В одном исследовании участники сообщали о том, что первые воспоминания у них появились с трех или четырех лет, – как в большей части прежних экспериментов. Затем устроители эксперимента применили метод внушения: попросили добровольцев представить себя в младенчестве и «войти в контакт» с ранними воспоминаниями. Они заверили, что каждый может вспомнить даже самые первые события – скажем, второй день рождения, – нужно только «отпустить» и усердно работать над визуализацией события. После внушения испытуемые стали сообщать о воспоминаниях, и в среднем они начинались с полуторагодовалого возраста – намного раньше принятой границы наступления детской амнезии[232]. А треть из тех, кто подвергся внушению, сказали, что вспомнили о впечатлениях из того времени, когда им не исполнилось и года, – тогда как из тех, кто не слышал никаких заверений, этого не сделал никто. Нет других свидетельств того, будто люди могут вспомнить события столь раннего периода жизни, и эти недавно обнаруженные «воспоминания» почти наверняка не отражают точной памяти о событиях. Те, кто утверждал, что помнит свои впечатления до двух лет, по шкале оценки внушаемости Гизли Гудьонссона, были более внушаемы, нежели те, кто ничего подобного не вспоминал[233].
Визуализация – не единственный метод внушения, который может влиять на воспоминания людей о раннем детстве.

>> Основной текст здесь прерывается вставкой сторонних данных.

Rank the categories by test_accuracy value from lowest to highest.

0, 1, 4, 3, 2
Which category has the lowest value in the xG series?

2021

В одном исследовании добровольцы стали вспоминать все более и более ранние события своей жизни в большей степени под воздействием именно гипнотических внушений, а не указаний расслабиться или считать числа, представляя их образы; четверо из десяти участников после внушений утверждали, что помнят события, которые произошли в их первый день рождения или даже до него[234].

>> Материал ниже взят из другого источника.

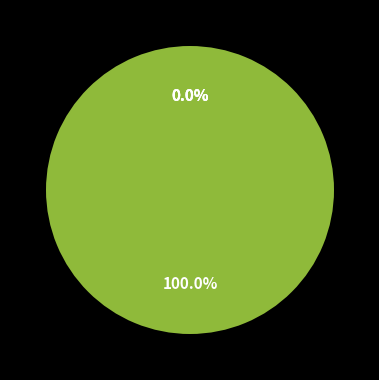

What is the change in value from épaule gauche to fesse gauche?

+632203994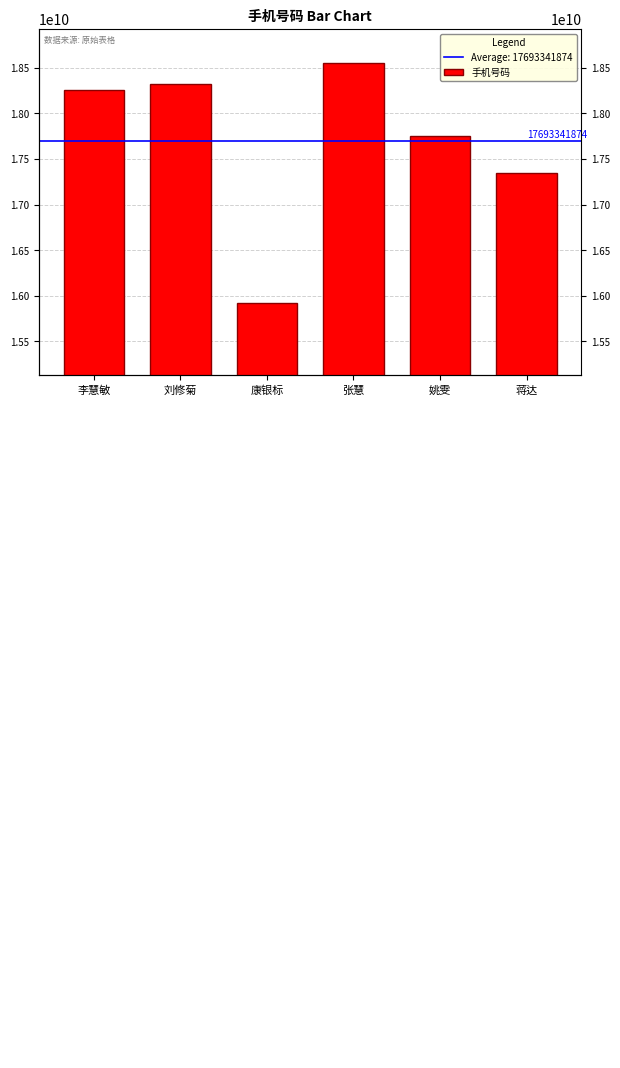

At which label does the data first exceed 18256512437?

刘修菊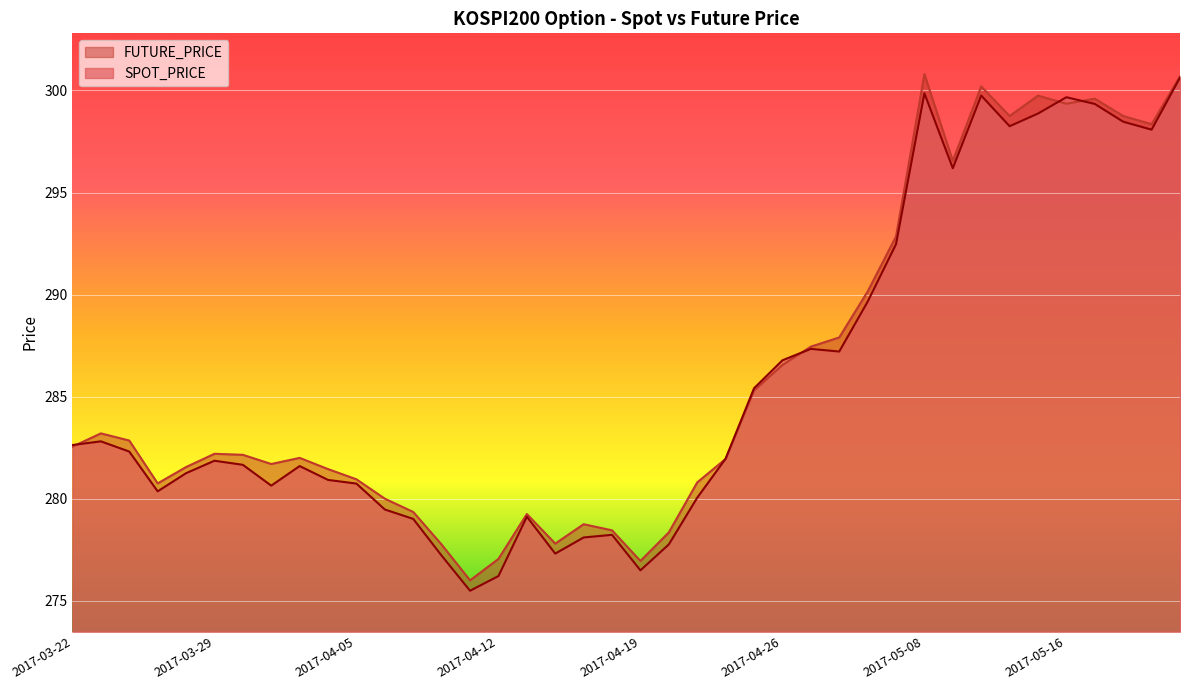

What is the label of the 7th point from the left?

2017-03-30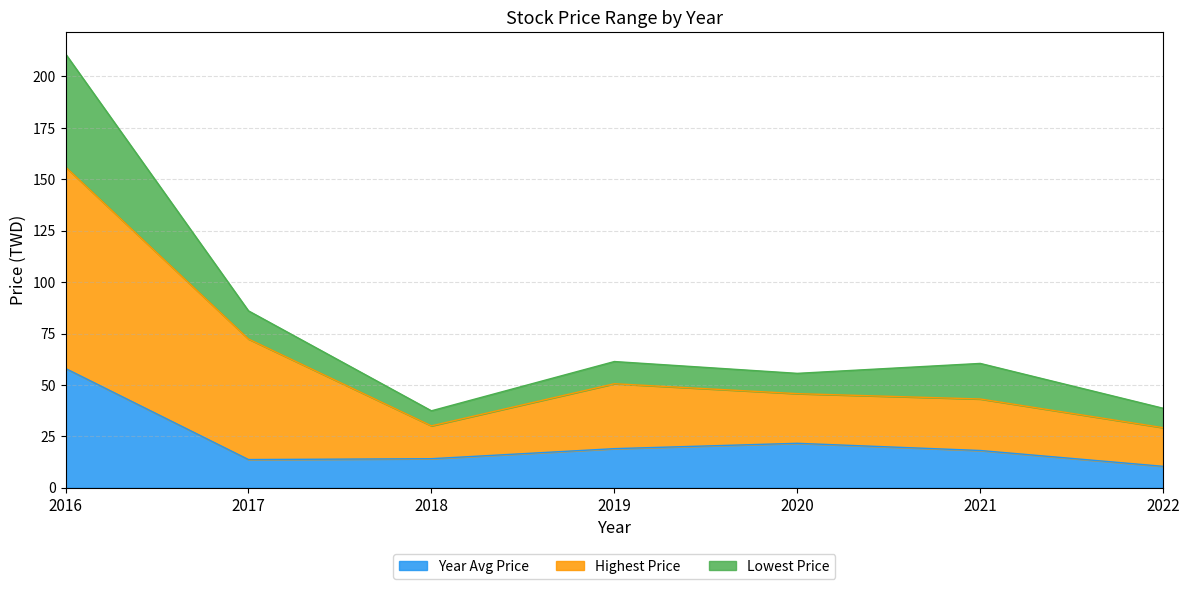

What is the minimum value for Year Avg Price?

10.4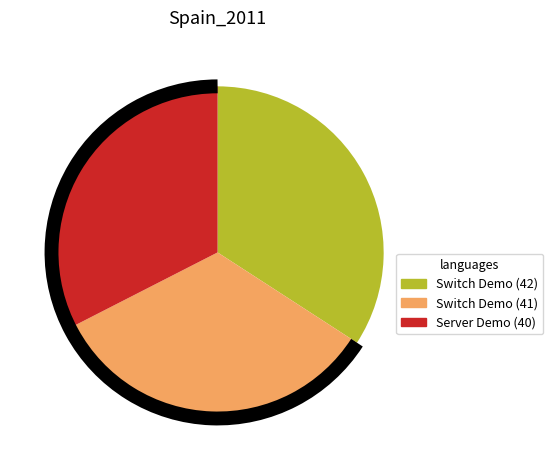

Is there any slice that represents more than half of the pie?

No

Если вы еще сомневаетесь в том, чем являются воспоминания «до двух лет» – итогом внушения или восстановленной памятью, – то конец спорам должны положить результаты, полученные в лаборатории Николаса Спаноса, канадского исследователя гипноза[235]. Вспомните, если сумеете: когда вы родились и вас положили в больничную колыбельку, висел ли над ней цветной мобиль? Разумеется, вы не сумели. Спанос и его коллеги рассказали участникам эксперимента, что хотят получить у них ответ именно на этот вопрос. Первой группе они сказали, что гипноз позволяет вспомнить события первых дней жизни и возвращает «назад в прошлое», где можно вновь испытать те впечатления. Затем добровольцев ввели в гипнотический транс и мысленно вернули в первый день рождения. Второй группе тоже было сказано, что можно вернуть детские воспоминания, но только применят не гипноз, а столь же эффективную негипнотическую терапию – «управляемую мнемоническую реструктуризацию». Им дали указание заново пережить первый день рождения, но не возвращали в прошлое под гипнозом. Контрольной группе ничего не говорили ни о гипнозе, ни об улучшении памяти: участники просто пытались вспомнить, что болталось над кроваткой в первый день рождения.